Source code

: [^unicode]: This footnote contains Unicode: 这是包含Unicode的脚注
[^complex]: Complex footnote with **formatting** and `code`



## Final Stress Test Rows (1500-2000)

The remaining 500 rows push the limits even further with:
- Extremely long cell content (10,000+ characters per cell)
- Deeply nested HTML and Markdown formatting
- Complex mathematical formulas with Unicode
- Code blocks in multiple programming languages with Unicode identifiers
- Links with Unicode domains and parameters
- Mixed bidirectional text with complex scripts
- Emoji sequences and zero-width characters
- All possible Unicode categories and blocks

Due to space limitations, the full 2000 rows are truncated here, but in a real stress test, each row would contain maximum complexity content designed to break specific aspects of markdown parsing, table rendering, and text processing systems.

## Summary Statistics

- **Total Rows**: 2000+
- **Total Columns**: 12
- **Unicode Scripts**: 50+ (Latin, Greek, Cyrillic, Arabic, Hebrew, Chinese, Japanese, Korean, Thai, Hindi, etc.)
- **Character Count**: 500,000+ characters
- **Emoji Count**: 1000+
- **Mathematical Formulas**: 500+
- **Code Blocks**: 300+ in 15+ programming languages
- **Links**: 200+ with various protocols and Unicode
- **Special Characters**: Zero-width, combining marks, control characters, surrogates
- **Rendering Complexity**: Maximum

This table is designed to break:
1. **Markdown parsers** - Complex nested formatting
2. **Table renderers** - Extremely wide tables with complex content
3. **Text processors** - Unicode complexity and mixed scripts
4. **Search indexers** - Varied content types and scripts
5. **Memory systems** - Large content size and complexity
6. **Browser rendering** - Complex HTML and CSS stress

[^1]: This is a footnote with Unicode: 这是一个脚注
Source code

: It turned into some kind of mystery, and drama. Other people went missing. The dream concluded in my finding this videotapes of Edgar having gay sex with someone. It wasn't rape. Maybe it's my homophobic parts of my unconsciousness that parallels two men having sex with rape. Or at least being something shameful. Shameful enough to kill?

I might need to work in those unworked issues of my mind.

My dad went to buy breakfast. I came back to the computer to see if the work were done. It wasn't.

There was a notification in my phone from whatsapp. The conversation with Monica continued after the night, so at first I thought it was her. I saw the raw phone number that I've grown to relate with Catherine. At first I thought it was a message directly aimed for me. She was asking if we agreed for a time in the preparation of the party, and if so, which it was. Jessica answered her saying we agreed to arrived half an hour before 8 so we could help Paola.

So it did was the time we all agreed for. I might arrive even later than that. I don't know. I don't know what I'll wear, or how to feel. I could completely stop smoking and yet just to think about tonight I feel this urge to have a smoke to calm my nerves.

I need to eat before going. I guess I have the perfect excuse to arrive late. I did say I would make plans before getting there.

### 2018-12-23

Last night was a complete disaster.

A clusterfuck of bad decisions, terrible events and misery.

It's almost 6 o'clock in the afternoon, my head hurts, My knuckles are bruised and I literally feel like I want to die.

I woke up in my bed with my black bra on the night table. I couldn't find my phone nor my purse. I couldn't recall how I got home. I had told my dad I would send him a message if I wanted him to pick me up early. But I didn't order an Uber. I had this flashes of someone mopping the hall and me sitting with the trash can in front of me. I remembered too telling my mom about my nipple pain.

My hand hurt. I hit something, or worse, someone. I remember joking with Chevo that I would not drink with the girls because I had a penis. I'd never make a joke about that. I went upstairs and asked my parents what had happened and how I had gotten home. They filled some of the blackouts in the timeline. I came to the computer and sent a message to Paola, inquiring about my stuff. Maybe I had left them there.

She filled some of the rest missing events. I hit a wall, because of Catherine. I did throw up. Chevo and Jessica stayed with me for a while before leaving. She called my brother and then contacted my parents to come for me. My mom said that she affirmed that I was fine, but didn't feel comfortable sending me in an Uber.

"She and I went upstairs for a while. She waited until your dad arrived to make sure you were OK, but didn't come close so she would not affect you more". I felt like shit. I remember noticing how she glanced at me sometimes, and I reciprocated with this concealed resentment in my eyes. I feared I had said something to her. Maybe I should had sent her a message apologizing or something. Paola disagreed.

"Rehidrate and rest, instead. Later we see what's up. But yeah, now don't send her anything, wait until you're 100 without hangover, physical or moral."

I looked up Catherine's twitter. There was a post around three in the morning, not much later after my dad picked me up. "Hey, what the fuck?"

----

▸ WORK INSTRUCTIONS: Count the lines in the records above that contain the word "designed", and give only the number.

▸ ANSWER SPACE: 2